La société d’assurances, pour apprécier les droits du bénéficiaire, refuse de prendre en compte les pièces médicales transmises par le médecin hospitalier en charge du patient jusqu’à son décès, exigeant que le médecin remplisse formellement un questionnaire médical préétabli par la société d’assurances.

Le praticien ayant refusé de se plier à une telle demande de la société d’assurances, le bénéficiaire se retrouve dans l’incapacité matérielle de faire valoir ses droits.

Pour clore ce dossier, le Défenseur des droits a élaboré 6 recommandations qu’il adresse à la Fédération Française des Sociétés d’Assurances (FFSA), au ministre des Affaires sociales et de la Santé, qui disposent d’un délai de deux mois pour répondre, ainsi qu’au Conseil National de l’Ordre des Médecins (CNOM).

 

Les recommandations du Défenseur des droits

 

Le Défenseur des droits observe que :
- l’assureur est admis à obtenir des informations médicales sur le décès du souscripteur, mais ne peut pas exiger que ces informations lui soient transmises par un questionnaire médical à renseigner exhaustivement ;
- les sociétés d’assurances doivent veiller à ce que les informations médicales concernant les souscripteurs décédés, dont elles demandent la communication à leurs ayants droit, soient compatibles avec les règles du secret médical ;
- un médecin ne peut communiquer directement à l’assureur des informations relatives à la personne décédée qu’il a prise en charge ;
- la transmission d’informations couvertes par le secret médical à une société d’assurances ne peut se faire que par l’intermédiaire d’un médecin conseil parfaitement identifié.
Enfin, le Défenseur des droits souligne qu’il existe une inégalité de traitement entre les bénéficiaires des contrats d’assurance n’ayant pas la qualité d’ayants droit et les bénéficiaires des contrats d’assurance ayant la qualité d’ayants droit. Seuls les seconds peuvent obtenir du médecin du défunt des informations médicales le concernant et ainsi faire valoir leurs droits de bénéficiaire du contrat.

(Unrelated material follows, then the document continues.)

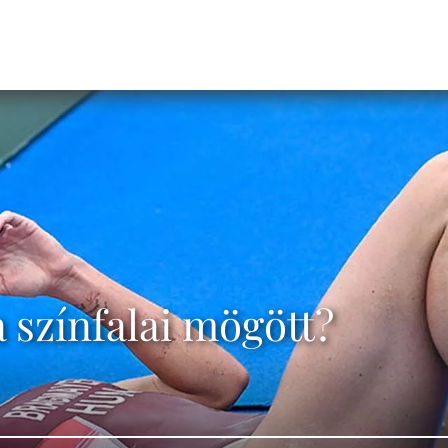
a színfalai mögött?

C’est à l’issue d’un délai de deux mois que nous connaîtrons la position officielle du ministère de la Santé, qui ne manquera pas de s’inscrire dans le droit fil des principes arrêtés dans le cadre de la jurisprudence de la Cour de cassation en matière de protection du secret médical.

Enfin, il convient de rappeler qu’en matière de décès, en général, ce n’est pas la première fois que l’épineuse question du secret médical est posée. Rappelons que, dans le cadre des conventions internationales, notamment européennes, la France n’a pas souhaité leur ratification, uniquement du fait qu’elles renvoyaient à un laissez-passer mortuaire sur lequel devait figurer la cause du décès.